Counting data with pictures

########

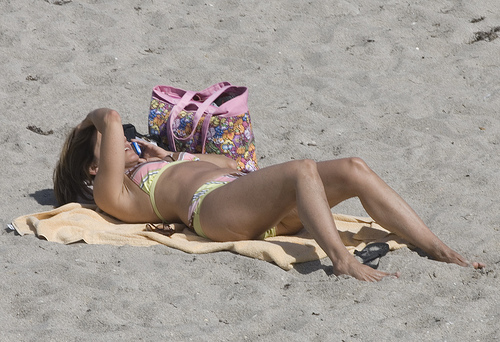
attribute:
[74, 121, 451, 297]
lady — lying, sunbathing, talking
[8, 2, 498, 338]
beach — sandy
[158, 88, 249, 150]
purse — pink, woman's, yellow, blue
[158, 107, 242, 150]
design — floral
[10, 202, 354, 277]
blanket — orange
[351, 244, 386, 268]
sandal — black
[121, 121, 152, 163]
phone — woman's, blue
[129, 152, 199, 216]
bathing suit — pink, green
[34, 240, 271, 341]
sand — grey, black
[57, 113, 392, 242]
woman — tanning, hot, lying, lying down, laying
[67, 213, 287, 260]
towel — orange, creme, bleached, yellow, peach, wrinkled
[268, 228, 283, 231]
vagina — her's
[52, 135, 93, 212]
hair — straight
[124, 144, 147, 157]
cellphone — blue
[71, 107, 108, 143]
hand — girl's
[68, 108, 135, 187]
head — girl's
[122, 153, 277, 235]
body — woman's, tan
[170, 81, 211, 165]
handles — pink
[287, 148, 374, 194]
knees — bent, woman's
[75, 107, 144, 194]
arm — bent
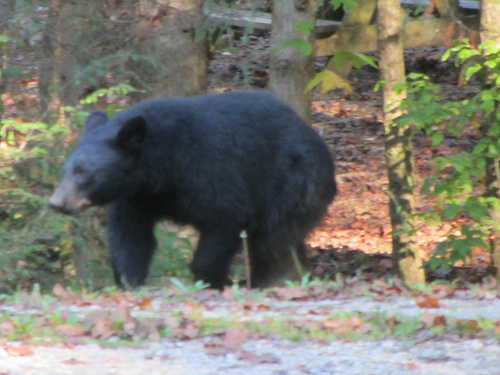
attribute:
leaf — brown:
[54, 281, 75, 302]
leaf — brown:
[92, 313, 115, 333]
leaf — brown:
[137, 296, 154, 315]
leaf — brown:
[218, 318, 247, 348]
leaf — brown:
[267, 284, 302, 296]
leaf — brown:
[413, 290, 440, 311]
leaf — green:
[272, 34, 299, 53]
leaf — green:
[454, 44, 479, 68]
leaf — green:
[467, 85, 493, 106]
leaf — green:
[470, 140, 491, 161]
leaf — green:
[465, 199, 485, 219]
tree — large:
[266, 2, 427, 289]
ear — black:
[117, 114, 146, 150]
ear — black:
[82, 108, 112, 136]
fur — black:
[70, 87, 340, 288]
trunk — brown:
[376, 3, 428, 281]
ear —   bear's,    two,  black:
[111, 115, 150, 154]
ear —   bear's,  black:
[81, 110, 111, 137]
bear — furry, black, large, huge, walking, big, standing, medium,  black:
[47, 90, 341, 292]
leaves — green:
[373, 39, 499, 277]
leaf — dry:
[365, 210, 376, 230]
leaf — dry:
[348, 196, 359, 203]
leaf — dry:
[344, 170, 372, 187]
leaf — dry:
[344, 147, 361, 157]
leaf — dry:
[424, 159, 431, 166]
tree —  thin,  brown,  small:
[266, 2, 499, 297]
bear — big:
[46, 92, 355, 282]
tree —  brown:
[337, 4, 429, 283]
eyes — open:
[22, 145, 130, 225]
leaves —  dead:
[317, 120, 394, 294]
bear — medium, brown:
[46, 82, 340, 312]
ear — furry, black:
[114, 115, 149, 153]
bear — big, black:
[51, 67, 372, 234]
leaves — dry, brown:
[341, 190, 393, 250]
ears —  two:
[82, 108, 147, 150]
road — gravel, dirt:
[5, 277, 495, 373]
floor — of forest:
[310, 98, 386, 250]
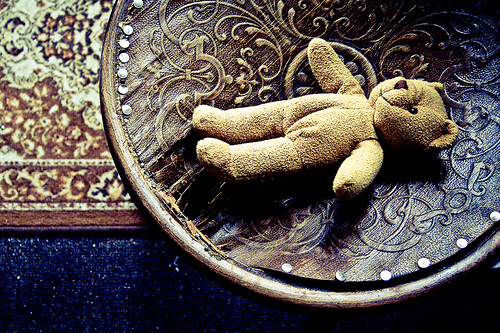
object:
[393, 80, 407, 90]
nose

########

**Exercise requirements:** Pull out every line of the items above that contains the word "bear", matching case exactly.

**Answer to this exercise:**
ear —   bear's,    two,  black:
ear —   bear's,  black:
bear — furry, black, large, huge, walking, big, standing, medium,  black:
bear — big:
bear — medium, brown:
bear — big, black:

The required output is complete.